How to get GitLab commits of a file using python gitlab module?
We are trying to get the commits of each file in a Gitlab repository. We are using the Python Gitlab module. We could get the commits of a repository but couldn't get the commits of individual files in the repository. Can someone help us with this?
The commit history of a single file is not exposed through the GitLab API directly. Therefore, there is no direct functionality for this in the python-gitlab gitlab
module.
However, you can obtain, effectively, the same information by using available APIs. Specifically, you can either use the repository commits API and diff APIs or the files blame API.
Using the commits API
For example, using the commits API, you can list all commits and their diffs, then associate file changes for each commit.
import gitlab
from collections import defaultdict
TOKEN = 'Your API Token'
gl = gitlab.Gitlab('https://gitlab.example.com', private_token=TOKEN)
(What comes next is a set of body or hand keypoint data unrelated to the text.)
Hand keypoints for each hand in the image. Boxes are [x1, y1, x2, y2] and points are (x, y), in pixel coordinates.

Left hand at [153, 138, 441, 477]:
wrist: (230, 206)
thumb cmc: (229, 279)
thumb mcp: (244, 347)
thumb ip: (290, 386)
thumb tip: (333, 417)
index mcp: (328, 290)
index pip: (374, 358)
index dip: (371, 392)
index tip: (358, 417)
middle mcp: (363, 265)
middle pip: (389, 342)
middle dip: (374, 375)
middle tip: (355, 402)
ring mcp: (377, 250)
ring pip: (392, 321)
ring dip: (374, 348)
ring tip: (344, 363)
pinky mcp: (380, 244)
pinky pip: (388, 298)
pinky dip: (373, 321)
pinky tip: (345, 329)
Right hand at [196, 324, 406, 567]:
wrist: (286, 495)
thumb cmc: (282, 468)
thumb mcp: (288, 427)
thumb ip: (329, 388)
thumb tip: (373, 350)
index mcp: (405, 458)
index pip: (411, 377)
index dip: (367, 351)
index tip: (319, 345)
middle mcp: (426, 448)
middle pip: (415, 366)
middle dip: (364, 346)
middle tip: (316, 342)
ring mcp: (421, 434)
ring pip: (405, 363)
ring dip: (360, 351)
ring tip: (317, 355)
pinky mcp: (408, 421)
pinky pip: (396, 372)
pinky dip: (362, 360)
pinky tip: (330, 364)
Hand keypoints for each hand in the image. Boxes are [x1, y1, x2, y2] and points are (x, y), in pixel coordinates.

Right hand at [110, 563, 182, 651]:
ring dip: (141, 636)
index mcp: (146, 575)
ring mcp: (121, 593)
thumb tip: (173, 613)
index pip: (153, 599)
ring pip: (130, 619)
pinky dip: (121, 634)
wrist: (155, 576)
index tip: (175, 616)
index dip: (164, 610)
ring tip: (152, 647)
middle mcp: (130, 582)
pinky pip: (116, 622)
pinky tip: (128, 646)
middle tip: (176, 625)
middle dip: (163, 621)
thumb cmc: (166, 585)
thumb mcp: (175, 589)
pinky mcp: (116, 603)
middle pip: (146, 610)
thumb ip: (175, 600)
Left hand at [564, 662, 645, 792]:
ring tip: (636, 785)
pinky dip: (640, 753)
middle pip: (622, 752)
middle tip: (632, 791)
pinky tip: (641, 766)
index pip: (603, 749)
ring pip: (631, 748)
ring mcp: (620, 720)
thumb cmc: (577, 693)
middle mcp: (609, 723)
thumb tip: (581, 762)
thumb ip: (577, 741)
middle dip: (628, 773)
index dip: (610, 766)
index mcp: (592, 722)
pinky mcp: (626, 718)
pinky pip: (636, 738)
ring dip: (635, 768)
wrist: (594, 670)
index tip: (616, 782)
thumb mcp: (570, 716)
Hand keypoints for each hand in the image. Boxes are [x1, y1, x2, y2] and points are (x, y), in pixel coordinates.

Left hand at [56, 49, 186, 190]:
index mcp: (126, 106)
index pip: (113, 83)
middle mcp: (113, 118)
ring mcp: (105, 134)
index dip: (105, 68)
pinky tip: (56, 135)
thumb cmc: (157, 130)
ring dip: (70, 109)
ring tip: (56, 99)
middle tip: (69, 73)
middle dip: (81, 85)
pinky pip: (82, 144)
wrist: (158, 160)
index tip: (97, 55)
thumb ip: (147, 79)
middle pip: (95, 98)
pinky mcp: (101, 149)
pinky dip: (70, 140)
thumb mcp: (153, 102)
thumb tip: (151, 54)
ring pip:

project = gl.projects.get(1234)
commits = project.commits.list(all=True)
# file paths and a list of commits which create/modify/delete the file
file_map = defaultdict(list)
for c in commits:
diff = c.diff()
files_changed = set()
for change in diff:
files_changed.add(change['old_path'])
files_changed.add(change['new_path'])
for path in files_changed:
file_map[path].append(c)
# show list of commits which modified README.md
print(file_map['README.md'])
Using the blame API
Using the commits API requires obtaining the diff for every commit, which can take a long time on large repositories.
If you're only interested in the commits which change a single file, traversing the blame tree can be more efficient. However, note that you may also miss commits (for example, commits in other branches or diverged trees) using this method.
def search_blame(project, filename, base_ref=None):
if base_ref is None:
base_ref = project.default_branch
commits = set()
refs_to_check = [base_ref,]
seen = set()
while refs_to_check:
ref = refs_to_check.pop()
if ref in seen:
continue
seen.add(ref)
blame = project.files.blame(filename, ref)
for change in blame:
commit_id = change['commit']['id']
if commit_id not in seen:
refs_to_check.append(commit_id)
refs_to_check.extend(change['commit']['parent_ids'])
for c in change['commit']['parent_ids']:
commits.add(c)
commits.add(commit_id)
return commits
# show commits in blame tree for README.md
# only includes commits in the default branch
print(search_blame(project, 'README.md'))